El Papa Francisco

Un compatriota se ha convertido en el líder espiritual de 1.200 millones de almas en el mundo y será por mucho tiempo una de las figuras más destacadas del universo. Es un momento único, necesariamente irrepetible. El papa Francisco no será, además, un pontífice más en la historia de la Iglesia. Honesto sin fisuras y sobrio sin concesiones, ha llegado a Roma para abrir las ventanas del Vaticano y emprender una lucha intransigente contra la corrupción y el pecado dentro de la propia Iglesia. Uno de los capitales más importantes de la Iglesia es su autoridad moral.

Tarea:
Responde con datos del fragmento sobre el papa Francisco:
1. ¿De cuántas almas en el mundo es líder espiritual?
2. ¿A qué ha llegado a Roma?
3. ¿Qué señala como uno de los capitales más importantes de la Iglesia?
Las filas proceden de otra fuente.

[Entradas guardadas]

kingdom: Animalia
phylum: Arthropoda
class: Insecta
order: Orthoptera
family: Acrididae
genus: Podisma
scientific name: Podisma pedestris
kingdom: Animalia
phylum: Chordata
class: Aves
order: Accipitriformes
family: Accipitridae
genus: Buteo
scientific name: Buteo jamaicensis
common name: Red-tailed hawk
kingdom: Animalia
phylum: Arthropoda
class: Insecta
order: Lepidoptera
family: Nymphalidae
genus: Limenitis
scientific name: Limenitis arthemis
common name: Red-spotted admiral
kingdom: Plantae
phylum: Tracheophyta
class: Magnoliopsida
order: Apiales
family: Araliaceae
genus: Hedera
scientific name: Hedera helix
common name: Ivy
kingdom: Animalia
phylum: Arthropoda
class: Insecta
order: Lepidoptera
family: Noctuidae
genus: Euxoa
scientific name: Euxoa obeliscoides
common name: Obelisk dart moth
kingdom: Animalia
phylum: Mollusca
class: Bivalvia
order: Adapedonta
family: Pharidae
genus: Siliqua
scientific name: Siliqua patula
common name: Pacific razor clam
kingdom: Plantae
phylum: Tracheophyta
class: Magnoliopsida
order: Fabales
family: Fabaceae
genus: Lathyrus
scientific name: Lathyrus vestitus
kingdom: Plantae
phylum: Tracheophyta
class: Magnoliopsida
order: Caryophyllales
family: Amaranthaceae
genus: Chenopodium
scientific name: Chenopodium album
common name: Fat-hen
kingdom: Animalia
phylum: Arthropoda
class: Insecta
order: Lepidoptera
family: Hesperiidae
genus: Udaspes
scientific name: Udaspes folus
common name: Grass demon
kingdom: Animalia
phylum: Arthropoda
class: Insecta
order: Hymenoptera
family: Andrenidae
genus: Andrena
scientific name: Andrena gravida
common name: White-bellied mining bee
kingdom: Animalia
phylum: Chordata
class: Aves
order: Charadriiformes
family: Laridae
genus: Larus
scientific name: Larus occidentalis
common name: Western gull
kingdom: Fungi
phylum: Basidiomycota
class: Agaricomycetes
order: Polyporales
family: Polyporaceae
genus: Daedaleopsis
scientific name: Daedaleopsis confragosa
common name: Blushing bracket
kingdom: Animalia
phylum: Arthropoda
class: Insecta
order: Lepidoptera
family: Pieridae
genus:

Respuesta:
1. De 1.200 millones de almas.
2. A abrir las ventanas del Vaticano y emprender una lucha intransigente contra la corrupción y el pecado dentro de la propia Iglesia.
3. Su autoridad moral.